In September, more than 300 local, county, and state elected officials from across the United States signed a letter to President Joe Biden and Congress embracing the notion that nuclear weapons are local problems and calling for significant US nuclear weapons policy reforms that would free up much of that money for other pressing issues. 

The Biden Administration is currently developing its Nuclear Posture Review (NPR), which will lay out the administration’s nuclear weapons policy positions and hopefully move the country closer to the goals of the local leaders want to see. There are reasons to hope positive change is coming. On the 2020 campaign trail, candidate Joe Biden supported several steps that would reduce the risk of nuclear war, including a No First Use policy. In 2017 he said, “it’s hard to envision a plausible scenario in which the first use of nuclear weapons by the United States would be necessary. Or make sense.”  

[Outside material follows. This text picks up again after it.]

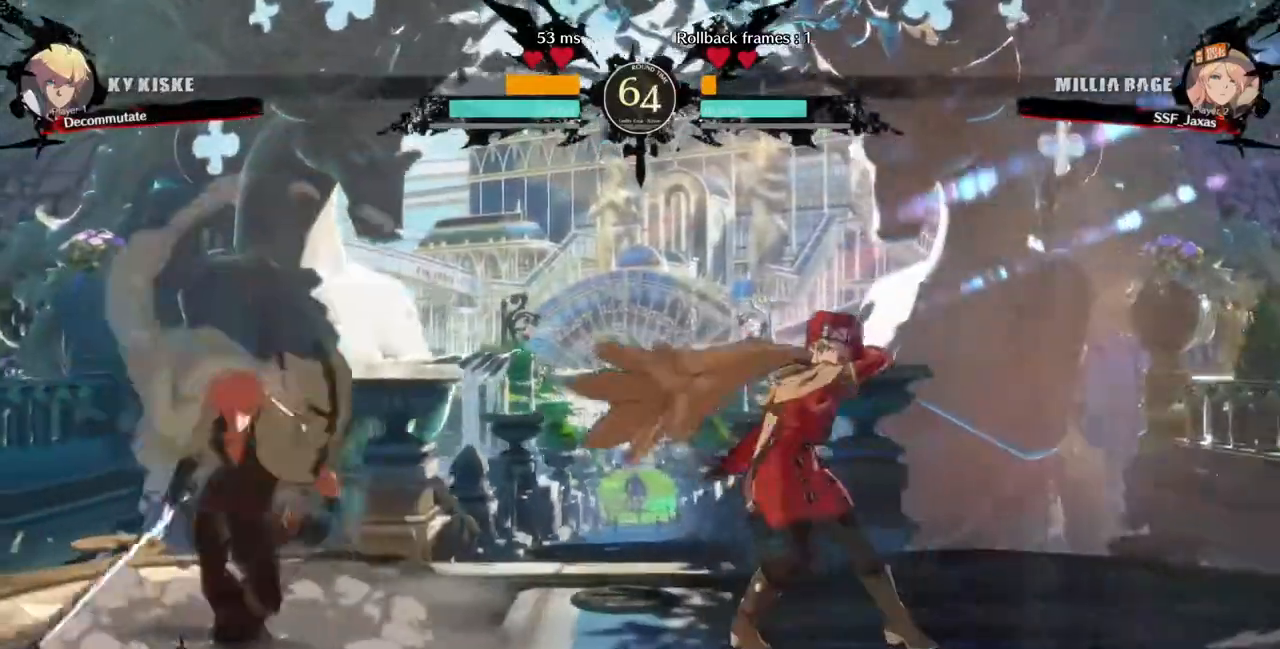
{"dt_ms": 480, "buttons": ["DPAD_RIGHT"]}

The local officials who signed the letter to Biden agree. 

One of them, Dee Durham, serves on the New Castle County Council in Delaware, the same council President Biden served on in 1971. New Castle is the President’s home county, and that council was his first elected office in a long public career. 

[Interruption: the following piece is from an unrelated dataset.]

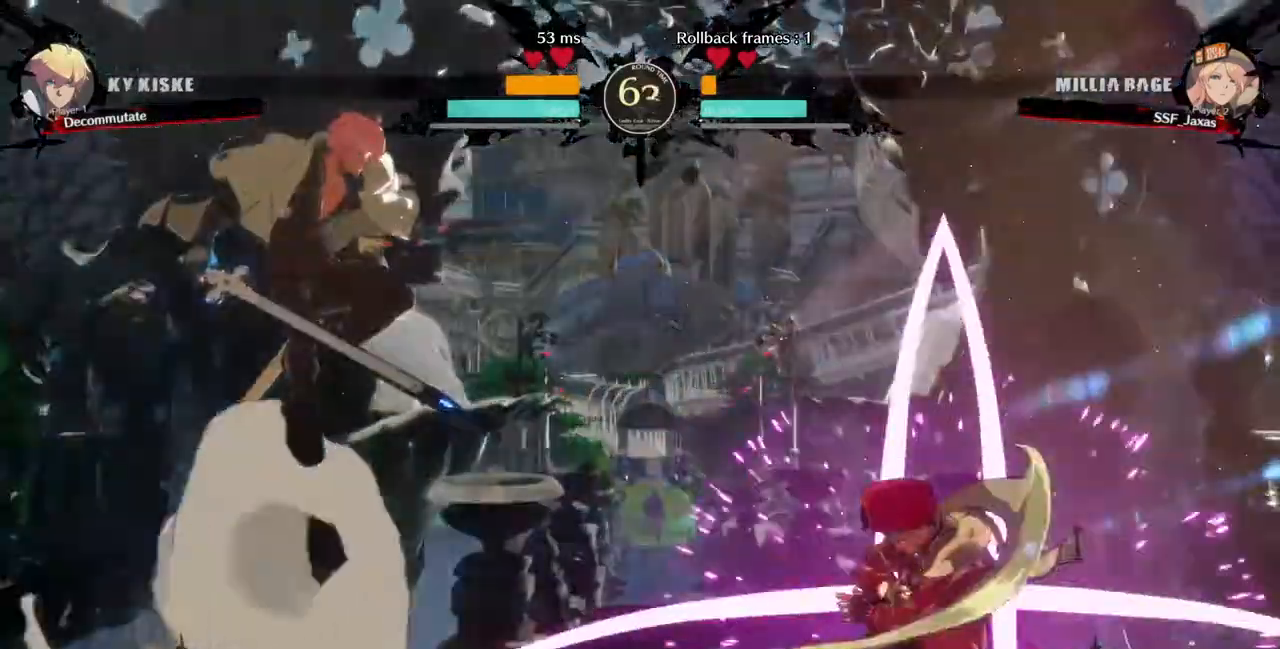
{"dt_ms": 520, "buttons": []}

Councilwoman Durham says it is important to discuss nuclear weapons issues locally at this crucial time. 

Dee Durham is the Councilwoman for the 2nd District of Delaware.

Q: What does it mean for you that you’ve signed onto the letter?

DD: Growing up in the midst of the Cold War, the threat of nuclear war was always front and foremost in our minds. Today, that threat seems less immediate, but it is still ever present and just as dire. As a Quaker, it is important to me to do what I can as a citizen and elected official to help lessen that threat. Nuclear weapons pose one of the greatest threats to peace in the world. The threat of nuclear war represents the epitome of the catastrophic destruction and horrors of war that humankind is unfortunately capable of, and seemingly all too willing to undertake. The suffering and destruction of innocent people and creatures created by the use of nuclear weapons, as well as the diverting of investment away from where it is most needed: health, education, and the environment is just not acceptable to me. As a species we simply must do better.

Q: Local officials like yourself are tasked with focusing on so many needs for their communities, why does the issue of nuclear weapons resonate with you as a local issue?

DD: As an elected local government official, I normally get involved in issues such as land use, parks, and stormwater. Defense budgets and the threat of nuclear war are certainly not topics debated at County Council, however, in a very real way, nothing matters unless we work together to prevent the greatest threat to our very existence. And we do have a platform to express our voice on matters that impact our constituents, including the use of taxpayer monies not just locally but globally.

Q: How else could your community utilize the millions of dollars that taxpayers currently put towards the nuclear weapons complex?

DD: If we could truly increase our sense of security from nuclear war, it will allow us to shift our spending from weapon systems and military preparedness to issues of human security, including: the battle to eradicate disease; to improving the health and wellbeing of humans and other living things through a healthier, greener earth by addressing climate change and greatly elevating environmental protection; to feed, clothe, and shelter all of the world’s population, and eradicating poverty. As intelligent beings, this is where our priorities should be.

Q: What would you like DC policymakers to know about keeping your community safe or promoting safety in your community?

DD: True security does not arise from the threat of nuclear annihilation. You cannot build a lasting, just peace on the edge of a sword. The weapons themselves are not the issue, we do not fear French nuclear weapons or British ones. Our sense of threat grows out of our relationships, the level of trust that we have, with those who wield those weapons. Global multinational institutions and organizations, both between governments or directly between citizens, are the only real path towards strengthening these relationships. “Peace through strength“ only deepens distrust and heightens tensions. We need to recognize our mutual interests and work together towards a global system built upon a truly collective sense of security. 

This letter to President Biden was part of the Back from the Brink campaign, co-founded by UCS, that aims to 

  1. Actively pursue a verifiable agreement among nuclear-armed states to eliminate their nuclear arsenals;
  2. Renounce the option of using nuclear weapons first;
  3. End the sole, unchecked authority of any president to launch a nuclear attack;
  4. Take U.S. nuclear weapons off hair-trigger alert; and
  5. Cancel the plan to replace the entire US arsenal with enhanced weapons at a cost of more than $1 trillion over the next 30 years.